Он не замечал, как из порезанной ладони кровь капала на белые пеленки... Не замечала этого и продавщица. Она смотрела в глаза мужчины, не в силах оторваться, и беззвучно плакала...

Первые годы брака Даша вспоминала с ужасом. Если бы ей кто-то раньше сказал, что семейная жизнь выглядит вот так, она бы не вышла замуж никогда. Орущие пацаны, бесконечные пеленки, бессонные ночи, сумасшедшие дни, сцеживание, кормление, боль в груди, болезни детей, крики, набухшие десны, температура, молочная кухня, районная поликлиника, запоры, поносы, недостаток витамина Д, безденежье, снижение либидо, отсутствие оргазма, тоска, вынужденное сидение дома, очереди везде и всюду, ветрянка, кашель, прививки, купание, первые шаги, сплошные синяки, слезы, ссадины, бутылочки, соски, пустышки, смеси, энурез, насморк, заикание, логопед, детский сад, ранний подъем, черные круги под глазами и полное отсутствие желаний, кроме одного: спать! Спать всегда! Спать везде! В любое время суток! При любой погоде! В любой ситуации! В любом месте!

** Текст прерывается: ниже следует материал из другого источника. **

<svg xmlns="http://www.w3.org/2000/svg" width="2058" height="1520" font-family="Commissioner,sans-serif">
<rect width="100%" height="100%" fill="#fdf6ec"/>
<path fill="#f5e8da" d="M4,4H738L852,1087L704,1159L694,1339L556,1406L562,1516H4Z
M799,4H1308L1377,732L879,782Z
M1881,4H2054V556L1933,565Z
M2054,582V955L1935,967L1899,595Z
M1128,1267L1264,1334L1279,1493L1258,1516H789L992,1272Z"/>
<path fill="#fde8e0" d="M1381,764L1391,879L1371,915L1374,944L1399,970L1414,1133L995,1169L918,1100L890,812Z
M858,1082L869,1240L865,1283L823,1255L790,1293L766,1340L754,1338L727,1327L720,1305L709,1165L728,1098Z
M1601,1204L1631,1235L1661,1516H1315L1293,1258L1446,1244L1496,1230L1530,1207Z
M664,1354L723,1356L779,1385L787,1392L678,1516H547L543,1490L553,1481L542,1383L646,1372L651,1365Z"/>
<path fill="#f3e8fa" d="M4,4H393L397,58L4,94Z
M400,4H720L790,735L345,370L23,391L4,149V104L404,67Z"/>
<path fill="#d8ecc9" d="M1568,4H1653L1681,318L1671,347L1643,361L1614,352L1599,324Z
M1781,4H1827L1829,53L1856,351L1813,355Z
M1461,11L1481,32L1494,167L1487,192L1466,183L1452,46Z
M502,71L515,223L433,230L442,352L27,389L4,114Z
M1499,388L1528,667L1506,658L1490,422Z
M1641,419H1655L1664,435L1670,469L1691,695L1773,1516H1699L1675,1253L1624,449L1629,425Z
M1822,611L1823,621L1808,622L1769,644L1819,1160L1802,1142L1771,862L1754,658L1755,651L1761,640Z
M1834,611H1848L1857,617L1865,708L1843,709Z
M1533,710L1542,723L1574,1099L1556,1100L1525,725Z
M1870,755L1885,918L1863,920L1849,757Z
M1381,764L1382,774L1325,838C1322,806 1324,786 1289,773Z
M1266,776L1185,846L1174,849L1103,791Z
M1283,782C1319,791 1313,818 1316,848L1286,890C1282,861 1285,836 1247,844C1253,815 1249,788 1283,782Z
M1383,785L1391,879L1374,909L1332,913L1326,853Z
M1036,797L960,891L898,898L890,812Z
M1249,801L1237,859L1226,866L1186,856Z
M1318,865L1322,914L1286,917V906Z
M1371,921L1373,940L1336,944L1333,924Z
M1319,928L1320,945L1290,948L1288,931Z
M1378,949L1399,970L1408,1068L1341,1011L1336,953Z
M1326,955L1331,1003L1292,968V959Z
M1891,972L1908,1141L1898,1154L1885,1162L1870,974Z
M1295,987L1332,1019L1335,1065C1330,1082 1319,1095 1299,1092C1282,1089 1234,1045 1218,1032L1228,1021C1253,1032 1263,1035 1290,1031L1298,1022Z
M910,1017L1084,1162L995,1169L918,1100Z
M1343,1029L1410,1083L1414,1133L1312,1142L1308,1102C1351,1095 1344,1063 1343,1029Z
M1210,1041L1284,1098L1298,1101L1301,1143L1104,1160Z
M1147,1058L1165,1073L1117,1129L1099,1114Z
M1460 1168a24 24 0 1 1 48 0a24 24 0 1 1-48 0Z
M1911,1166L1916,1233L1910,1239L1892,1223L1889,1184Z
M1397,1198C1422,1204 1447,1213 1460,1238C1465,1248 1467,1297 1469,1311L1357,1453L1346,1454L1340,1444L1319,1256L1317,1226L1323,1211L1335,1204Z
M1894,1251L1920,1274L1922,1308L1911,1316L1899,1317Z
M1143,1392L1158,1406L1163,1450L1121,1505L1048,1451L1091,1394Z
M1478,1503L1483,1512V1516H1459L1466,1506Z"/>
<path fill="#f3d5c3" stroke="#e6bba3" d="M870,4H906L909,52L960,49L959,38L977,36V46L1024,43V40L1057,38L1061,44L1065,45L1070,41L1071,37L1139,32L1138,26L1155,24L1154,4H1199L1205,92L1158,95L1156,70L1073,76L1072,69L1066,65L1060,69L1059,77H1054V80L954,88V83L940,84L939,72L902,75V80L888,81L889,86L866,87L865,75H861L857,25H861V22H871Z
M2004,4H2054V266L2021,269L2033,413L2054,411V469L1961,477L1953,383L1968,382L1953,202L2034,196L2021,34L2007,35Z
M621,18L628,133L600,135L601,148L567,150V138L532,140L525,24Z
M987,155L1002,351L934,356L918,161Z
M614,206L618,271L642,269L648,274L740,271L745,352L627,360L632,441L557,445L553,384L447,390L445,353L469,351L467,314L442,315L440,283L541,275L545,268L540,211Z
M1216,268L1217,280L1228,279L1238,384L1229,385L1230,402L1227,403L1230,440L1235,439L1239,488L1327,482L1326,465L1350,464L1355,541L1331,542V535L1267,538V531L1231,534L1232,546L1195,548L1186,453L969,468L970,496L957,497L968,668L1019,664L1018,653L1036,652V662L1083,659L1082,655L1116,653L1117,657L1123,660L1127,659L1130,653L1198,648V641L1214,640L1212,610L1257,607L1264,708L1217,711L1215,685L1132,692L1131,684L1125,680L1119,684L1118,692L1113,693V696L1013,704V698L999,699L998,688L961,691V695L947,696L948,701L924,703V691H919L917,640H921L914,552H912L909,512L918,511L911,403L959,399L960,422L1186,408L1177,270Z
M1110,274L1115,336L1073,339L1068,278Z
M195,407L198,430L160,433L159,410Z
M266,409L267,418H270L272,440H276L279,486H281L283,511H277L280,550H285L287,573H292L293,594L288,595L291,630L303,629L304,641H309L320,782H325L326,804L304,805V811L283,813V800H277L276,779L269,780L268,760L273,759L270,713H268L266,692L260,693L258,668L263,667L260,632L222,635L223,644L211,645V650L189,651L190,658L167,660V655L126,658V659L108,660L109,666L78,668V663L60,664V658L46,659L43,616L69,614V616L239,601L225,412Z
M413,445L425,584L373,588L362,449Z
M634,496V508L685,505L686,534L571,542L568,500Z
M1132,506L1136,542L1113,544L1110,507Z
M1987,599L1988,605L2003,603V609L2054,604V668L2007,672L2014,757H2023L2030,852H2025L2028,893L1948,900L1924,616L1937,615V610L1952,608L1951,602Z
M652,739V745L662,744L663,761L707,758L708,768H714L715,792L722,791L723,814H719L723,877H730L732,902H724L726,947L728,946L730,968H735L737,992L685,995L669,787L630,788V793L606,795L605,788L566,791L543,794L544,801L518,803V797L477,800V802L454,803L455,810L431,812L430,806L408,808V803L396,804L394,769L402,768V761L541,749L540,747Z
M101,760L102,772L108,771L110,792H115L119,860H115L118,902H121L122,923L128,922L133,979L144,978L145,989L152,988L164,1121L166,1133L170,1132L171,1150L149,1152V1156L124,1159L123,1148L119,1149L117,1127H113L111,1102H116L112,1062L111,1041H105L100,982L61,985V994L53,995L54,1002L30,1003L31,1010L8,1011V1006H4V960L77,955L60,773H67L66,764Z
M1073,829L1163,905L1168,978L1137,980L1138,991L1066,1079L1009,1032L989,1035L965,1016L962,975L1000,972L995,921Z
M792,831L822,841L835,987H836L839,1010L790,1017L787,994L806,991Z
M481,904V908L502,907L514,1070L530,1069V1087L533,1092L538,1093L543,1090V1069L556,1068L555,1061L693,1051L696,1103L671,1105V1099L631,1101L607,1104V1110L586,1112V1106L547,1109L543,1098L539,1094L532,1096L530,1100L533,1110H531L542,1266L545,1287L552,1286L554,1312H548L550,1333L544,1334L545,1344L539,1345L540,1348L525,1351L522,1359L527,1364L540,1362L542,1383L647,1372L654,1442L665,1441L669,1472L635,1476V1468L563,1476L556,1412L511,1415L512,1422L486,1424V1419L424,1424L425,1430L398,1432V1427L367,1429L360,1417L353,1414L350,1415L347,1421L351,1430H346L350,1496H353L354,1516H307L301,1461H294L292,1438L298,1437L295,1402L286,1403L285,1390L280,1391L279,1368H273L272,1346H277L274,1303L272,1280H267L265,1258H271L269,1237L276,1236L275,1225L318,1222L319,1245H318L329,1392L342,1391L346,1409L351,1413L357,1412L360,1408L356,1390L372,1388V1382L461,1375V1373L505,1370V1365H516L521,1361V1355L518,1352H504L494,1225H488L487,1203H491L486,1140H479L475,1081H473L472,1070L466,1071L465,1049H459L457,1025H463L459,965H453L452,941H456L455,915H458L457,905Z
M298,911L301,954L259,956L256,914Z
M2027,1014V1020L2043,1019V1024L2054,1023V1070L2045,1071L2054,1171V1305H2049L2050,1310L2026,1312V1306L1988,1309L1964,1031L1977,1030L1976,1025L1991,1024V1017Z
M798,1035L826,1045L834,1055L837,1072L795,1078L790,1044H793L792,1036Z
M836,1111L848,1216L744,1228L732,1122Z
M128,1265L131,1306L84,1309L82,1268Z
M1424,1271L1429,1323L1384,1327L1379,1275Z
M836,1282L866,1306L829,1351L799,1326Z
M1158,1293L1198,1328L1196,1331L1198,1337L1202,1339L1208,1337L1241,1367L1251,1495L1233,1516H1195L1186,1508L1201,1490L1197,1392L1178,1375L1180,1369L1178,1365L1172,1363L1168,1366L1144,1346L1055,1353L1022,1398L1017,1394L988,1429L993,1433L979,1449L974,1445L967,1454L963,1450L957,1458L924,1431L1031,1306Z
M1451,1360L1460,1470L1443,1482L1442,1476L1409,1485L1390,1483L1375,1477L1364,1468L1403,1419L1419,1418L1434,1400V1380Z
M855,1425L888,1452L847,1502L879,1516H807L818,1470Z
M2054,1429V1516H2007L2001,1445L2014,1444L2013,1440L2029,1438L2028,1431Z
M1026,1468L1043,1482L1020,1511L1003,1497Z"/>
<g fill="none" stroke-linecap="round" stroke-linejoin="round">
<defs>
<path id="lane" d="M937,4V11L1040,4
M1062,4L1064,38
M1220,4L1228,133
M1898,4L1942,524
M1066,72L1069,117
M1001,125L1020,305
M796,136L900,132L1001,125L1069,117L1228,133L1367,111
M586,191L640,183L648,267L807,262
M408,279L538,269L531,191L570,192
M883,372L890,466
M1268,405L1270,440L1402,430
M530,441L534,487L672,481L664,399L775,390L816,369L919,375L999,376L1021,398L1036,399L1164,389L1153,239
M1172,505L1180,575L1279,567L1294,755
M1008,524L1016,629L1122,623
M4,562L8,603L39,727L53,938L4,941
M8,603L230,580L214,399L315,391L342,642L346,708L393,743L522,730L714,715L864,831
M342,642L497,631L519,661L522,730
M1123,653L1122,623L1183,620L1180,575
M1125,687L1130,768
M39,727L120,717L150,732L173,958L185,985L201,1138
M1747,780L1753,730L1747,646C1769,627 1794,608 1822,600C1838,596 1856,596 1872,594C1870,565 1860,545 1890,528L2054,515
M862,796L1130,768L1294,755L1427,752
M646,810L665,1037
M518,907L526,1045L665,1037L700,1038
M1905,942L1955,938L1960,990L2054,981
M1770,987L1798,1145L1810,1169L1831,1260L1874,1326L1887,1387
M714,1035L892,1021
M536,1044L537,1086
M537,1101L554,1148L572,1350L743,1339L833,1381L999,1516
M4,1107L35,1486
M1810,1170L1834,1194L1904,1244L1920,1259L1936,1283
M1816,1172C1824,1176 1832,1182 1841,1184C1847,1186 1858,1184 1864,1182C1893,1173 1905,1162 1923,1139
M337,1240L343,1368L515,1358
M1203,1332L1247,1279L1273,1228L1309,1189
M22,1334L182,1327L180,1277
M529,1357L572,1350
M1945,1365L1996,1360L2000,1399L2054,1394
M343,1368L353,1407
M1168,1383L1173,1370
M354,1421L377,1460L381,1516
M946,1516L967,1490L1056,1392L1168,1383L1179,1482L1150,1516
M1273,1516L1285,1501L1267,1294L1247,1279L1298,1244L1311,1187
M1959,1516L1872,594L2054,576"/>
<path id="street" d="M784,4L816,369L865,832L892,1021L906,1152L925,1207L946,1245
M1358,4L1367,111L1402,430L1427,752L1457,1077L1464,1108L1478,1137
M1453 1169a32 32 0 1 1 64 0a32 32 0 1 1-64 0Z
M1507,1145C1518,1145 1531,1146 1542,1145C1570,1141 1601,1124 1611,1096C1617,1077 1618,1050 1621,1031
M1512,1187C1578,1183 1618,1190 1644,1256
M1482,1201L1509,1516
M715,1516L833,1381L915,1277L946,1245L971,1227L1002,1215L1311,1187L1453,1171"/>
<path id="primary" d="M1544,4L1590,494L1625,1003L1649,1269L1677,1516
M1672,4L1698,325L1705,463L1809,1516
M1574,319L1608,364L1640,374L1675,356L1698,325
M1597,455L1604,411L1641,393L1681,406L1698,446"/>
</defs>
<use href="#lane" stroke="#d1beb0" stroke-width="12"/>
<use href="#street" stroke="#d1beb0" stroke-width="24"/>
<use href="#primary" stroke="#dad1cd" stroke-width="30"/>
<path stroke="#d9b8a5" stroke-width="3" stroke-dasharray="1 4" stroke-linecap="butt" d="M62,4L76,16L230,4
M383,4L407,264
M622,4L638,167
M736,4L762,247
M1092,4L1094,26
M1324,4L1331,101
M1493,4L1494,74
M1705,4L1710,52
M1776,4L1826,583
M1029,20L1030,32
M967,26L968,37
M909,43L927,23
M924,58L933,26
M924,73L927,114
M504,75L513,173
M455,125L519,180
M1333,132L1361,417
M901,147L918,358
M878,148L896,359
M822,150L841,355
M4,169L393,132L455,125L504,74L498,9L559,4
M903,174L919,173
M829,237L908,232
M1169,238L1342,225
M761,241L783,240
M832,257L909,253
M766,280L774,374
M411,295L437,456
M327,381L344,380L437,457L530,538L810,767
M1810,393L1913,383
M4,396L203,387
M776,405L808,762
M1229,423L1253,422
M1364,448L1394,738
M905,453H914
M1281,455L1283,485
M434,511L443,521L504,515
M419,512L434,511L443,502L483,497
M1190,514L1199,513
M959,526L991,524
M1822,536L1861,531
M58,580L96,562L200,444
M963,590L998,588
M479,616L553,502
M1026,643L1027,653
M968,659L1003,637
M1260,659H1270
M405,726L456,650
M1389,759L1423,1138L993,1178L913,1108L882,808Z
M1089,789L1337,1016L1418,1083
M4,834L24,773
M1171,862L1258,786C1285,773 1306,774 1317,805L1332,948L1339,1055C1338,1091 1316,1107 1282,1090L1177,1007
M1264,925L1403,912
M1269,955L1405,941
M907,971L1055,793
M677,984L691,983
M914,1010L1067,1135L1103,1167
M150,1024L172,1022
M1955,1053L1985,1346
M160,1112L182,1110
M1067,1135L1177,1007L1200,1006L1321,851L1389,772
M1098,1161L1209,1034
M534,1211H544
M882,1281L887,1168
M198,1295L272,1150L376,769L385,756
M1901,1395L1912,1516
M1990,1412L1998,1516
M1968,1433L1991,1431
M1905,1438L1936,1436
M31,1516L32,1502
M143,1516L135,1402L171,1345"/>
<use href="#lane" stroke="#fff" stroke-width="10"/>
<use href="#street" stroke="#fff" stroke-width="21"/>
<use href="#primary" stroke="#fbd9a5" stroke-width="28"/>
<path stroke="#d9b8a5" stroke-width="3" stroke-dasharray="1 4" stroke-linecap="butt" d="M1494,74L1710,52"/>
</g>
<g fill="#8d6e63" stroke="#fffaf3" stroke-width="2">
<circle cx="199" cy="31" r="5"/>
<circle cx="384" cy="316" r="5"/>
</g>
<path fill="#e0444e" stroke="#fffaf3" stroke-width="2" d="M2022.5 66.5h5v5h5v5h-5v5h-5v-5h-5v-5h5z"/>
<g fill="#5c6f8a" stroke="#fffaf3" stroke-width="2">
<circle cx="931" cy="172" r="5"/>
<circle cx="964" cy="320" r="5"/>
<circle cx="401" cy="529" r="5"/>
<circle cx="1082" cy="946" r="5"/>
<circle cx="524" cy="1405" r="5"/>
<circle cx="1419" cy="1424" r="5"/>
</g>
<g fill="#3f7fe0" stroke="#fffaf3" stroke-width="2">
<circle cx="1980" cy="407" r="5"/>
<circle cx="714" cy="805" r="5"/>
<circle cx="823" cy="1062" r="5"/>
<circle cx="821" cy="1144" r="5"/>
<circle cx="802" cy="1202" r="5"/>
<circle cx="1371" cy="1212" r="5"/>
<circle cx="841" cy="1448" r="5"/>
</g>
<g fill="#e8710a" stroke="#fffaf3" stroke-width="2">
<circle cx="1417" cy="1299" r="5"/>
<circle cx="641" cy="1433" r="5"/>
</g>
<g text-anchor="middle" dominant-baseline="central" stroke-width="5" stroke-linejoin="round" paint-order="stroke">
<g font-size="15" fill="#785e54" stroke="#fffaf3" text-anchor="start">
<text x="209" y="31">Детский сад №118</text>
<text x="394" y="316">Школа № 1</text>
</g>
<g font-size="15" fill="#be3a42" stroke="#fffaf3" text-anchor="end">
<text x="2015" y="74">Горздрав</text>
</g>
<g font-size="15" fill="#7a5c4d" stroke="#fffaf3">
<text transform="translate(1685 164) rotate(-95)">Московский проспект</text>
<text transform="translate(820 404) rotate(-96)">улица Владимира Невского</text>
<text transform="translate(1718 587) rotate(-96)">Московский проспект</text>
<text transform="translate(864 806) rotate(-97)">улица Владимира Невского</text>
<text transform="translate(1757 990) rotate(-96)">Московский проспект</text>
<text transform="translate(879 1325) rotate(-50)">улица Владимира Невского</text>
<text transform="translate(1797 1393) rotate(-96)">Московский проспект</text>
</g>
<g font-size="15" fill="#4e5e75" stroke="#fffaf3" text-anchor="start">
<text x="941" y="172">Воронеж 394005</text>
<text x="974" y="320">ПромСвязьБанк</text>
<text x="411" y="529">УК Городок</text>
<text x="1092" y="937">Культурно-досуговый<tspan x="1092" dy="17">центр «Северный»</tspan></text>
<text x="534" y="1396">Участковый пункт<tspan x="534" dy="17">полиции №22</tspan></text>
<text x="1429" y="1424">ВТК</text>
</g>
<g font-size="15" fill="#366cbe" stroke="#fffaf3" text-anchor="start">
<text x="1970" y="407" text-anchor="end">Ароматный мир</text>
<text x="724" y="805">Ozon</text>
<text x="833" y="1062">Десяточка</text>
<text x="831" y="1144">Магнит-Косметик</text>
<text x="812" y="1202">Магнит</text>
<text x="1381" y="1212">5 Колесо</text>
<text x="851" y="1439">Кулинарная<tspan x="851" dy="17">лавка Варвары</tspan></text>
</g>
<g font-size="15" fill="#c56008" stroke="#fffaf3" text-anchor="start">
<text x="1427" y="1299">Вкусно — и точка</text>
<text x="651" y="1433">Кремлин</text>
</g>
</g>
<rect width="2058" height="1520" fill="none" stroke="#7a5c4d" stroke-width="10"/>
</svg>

Боже мой! Почему ей не попалась в молодости книга: «Замуж? Никогда!» Почему она так жестоко ошиблась в жизни? Вот Зойка, соседка!

Двадцать пять лет, живет припеваючи. Сама себе хозяйка! Театры, кино, вернисажи, поездки! Не живет – порхает! А посмотреть на Дашу? Изможденная, измученная, страшная! Вместо стрижки – жуткий хвост! Вместо нормальной одежды – старый спортивный костюм. На руки смотреть невыносимо. А ведь ей всего-то двадцать четыре! Господи! Да она уже старуха! Мама и то лучше выглядит, чем она. Ну, если не моложе, то уж счастливее – точно! А Даша превратилась в комок нервов.